[About this exercise]: Across the listing below, count the lines that mention the string "give". Reply with the figure only.
═════ Dataset content
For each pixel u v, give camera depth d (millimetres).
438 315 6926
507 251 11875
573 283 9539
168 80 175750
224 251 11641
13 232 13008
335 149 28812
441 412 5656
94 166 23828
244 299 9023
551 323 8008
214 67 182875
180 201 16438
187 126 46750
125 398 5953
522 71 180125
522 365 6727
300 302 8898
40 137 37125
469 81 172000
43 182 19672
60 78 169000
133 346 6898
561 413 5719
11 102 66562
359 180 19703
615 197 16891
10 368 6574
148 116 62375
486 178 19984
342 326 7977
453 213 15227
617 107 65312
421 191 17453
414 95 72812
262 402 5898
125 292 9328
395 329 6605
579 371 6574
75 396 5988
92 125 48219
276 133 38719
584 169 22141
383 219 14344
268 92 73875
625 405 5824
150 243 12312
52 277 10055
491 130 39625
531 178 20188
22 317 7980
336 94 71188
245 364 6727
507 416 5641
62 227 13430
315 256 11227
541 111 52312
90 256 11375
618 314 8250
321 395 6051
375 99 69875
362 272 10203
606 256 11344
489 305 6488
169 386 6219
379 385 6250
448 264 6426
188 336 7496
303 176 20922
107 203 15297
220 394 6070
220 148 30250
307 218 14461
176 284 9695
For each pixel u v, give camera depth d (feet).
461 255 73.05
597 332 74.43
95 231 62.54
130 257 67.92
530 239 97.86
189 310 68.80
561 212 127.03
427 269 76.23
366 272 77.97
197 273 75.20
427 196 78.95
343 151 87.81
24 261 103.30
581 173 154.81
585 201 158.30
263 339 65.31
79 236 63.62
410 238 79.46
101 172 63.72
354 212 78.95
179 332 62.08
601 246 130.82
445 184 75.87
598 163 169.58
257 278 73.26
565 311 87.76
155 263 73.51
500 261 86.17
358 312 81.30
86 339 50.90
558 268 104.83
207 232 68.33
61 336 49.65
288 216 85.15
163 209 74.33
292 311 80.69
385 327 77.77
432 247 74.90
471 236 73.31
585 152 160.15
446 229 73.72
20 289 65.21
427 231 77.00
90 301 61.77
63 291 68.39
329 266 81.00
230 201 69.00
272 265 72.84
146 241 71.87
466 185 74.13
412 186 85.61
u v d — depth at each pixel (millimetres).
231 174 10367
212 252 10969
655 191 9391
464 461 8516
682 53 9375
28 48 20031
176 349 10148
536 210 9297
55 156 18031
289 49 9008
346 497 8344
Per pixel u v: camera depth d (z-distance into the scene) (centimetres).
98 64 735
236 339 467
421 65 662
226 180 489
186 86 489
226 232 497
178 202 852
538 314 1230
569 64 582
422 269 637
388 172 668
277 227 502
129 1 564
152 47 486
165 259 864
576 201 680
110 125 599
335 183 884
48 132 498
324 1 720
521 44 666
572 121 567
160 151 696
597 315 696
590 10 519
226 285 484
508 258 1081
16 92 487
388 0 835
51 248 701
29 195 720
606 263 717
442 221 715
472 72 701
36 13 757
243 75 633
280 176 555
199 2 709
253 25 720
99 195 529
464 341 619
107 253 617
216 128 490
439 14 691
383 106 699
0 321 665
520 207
══════════
[The completed task]: 2